Il presidente di Banca Mps Alessandro Profumo si dice sorpreso per alcune interpretazioni di parziale «nazionalizzazione» della banca

Profumo su MPS: non c’è intervento dello Stato

Da Il Sole 24 Ore


«Non c’è nessun intervento dello Stato in Mps. C’è solo un contratto, quello firmato due anni fa per i Monti bond, che prevede l’obbligo di pagare allo Stato gli interessi del prestito in azioni e non per cassa, laddove la banca sia in perdita. Era tutto noto fin dall’inizio». Il presidente di Banca Mps Alessandro Profumo si dice sorpreso per alcune interpretazioni di parziale «nazionalizzazione» della banca. E prevede che il Tesoro sarà un investitore finanziario, senza rappresentanza in consiglio di amministrazione. «Il contratto dei Monti bond non lo prevede», spiega il banchiere.

Dal 1° luglio, allo Stato andrà una quota del capitale Mps. Dopo la ricapitalizzazione di maggio, il mercato stima che la quota si diluirà sotto al 5%. Ma lo Stato farà comunque il suo ingresso nel capitale.

####

> **CONSEGNA**
Ricopi fedelmente dall'articolo su Profumo e MPS il passo che inizia con «Da Il Sole 24» e termina con «ingresso nel capitale.».

> **MATERIALE ESTRATTO**
####

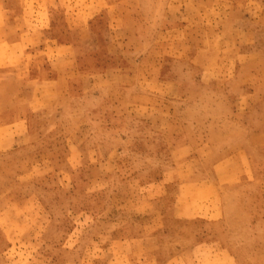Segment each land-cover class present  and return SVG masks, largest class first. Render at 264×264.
Wrapping results in <instances>:
<instances>
[{"label": "rangeland", "instance_id": "rangeland-1", "mask_svg": "<svg viewBox=\"0 0 264 264\" xmlns=\"http://www.w3.org/2000/svg\"><path fill=\"white\" fill-rule=\"evenodd\" d=\"M228 5L227 0H2L0 46L12 64L45 63L44 46L54 47L55 41L66 61L59 83L47 89L51 103L45 111L30 119L26 132L0 140L5 141L0 146V264H93L91 256L78 250L93 230V214L111 202L113 191L124 186L135 164L140 167L142 156L145 163L154 158L149 165L156 166V146L142 152L125 144L126 139L162 133L141 129L147 120L164 121L154 109L194 105L175 121H195L198 127L207 118H220V113L207 115L204 109L221 104L225 62L207 61L206 51L226 40L205 28L203 18L191 15L206 6L227 13ZM207 13L211 21L212 12ZM195 39L204 45L197 48ZM196 57L197 64H191ZM201 72L209 78L204 83ZM16 85L5 86L8 106L16 103L10 97L18 91ZM178 132L184 138L190 131ZM109 138L118 144L101 151L116 149V173L94 187L87 181L96 175L91 162L100 146L93 143ZM93 187L102 190L93 192ZM250 188L257 205L264 206V177ZM242 191L225 194L228 202L242 203ZM228 213L237 216V211ZM247 228L232 226L230 232L245 236ZM207 264L221 263L211 257Z\"/></svg>", "mask_w": 264, "mask_h": 264}, {"label": "crops", "instance_id": "crops-1", "mask_svg": "<svg viewBox=\"0 0 264 264\" xmlns=\"http://www.w3.org/2000/svg\"><path fill=\"white\" fill-rule=\"evenodd\" d=\"M227 1V13L206 6L191 15L203 18L205 28L226 40L223 46L206 51L207 61L225 62L218 93L221 104L204 109L207 115L220 113V118H207L198 127L195 121H175L191 113L194 105L154 109L156 118L161 120L164 115V121L147 120L141 129L155 128L162 133L156 138L126 139L125 144L139 146L142 152L156 146L152 153L156 166L149 165L154 158H146L145 163L142 156L140 167L135 164L124 186L113 191L116 200L111 199L93 214V230L78 246L79 252L92 257L93 264H207L211 257L221 264H264V206L257 205L250 188L264 177V0ZM3 10L0 0V28L4 25ZM207 11L212 12L211 21ZM194 42L197 48L204 45L196 39ZM54 44L46 42L48 58L43 64H12L0 46V140L26 132L30 119L50 105L47 89L59 83L66 61L56 51V41ZM189 62L196 65L197 57ZM204 73L200 78L203 83L207 78ZM212 78L217 79V75ZM10 83H18V91L10 95L16 102L14 107L6 104L5 86ZM185 98L192 102V97ZM179 129L190 132L180 138ZM4 143L0 141V146ZM116 144L112 138L93 143L100 146L98 152L93 151L91 162L96 175L87 181L94 187L104 177L113 179L116 149L106 148L108 151L102 153L101 148ZM203 170L209 171L204 174ZM94 187L93 192L102 190ZM238 189L243 190L242 203L228 202L230 197L225 194ZM233 211L237 216L228 213ZM232 226L248 227L249 231L234 237Z\"/></svg>", "mask_w": 264, "mask_h": 264}]
</instances>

####

> **RISPOSTA ALL'ESERCIZIO**
Da Il Sole 24 Ore


«Non c’è nessun intervento dello Stato in Mps. C’è solo un contratto, quello firmato due anni fa per i Monti bond, che prevede l’obbligo di pagare allo Stato gli interessi del prestito in azioni e non per cassa, laddove la banca sia in perdita. Era tutto noto fin dall’inizio». Il presidente di Banca Mps Alessandro Profumo si dice sorpreso per alcune interpretazioni di parziale «nazionalizzazione» della banca. E prevede che il Tesoro sarà un investitore finanziario, senza rappresentanza in consiglio di amministrazione. «Il contratto dei Monti bond non lo prevede», spiega il banchiere.

Dal 1° luglio, allo Stato andrà una quota del capitale Mps. Dopo la ricapitalizzazione di maggio, il mercato stima che la quota si diluirà sotto al 5%. Ma lo Stato farà comunque il suo ingresso nel capitale.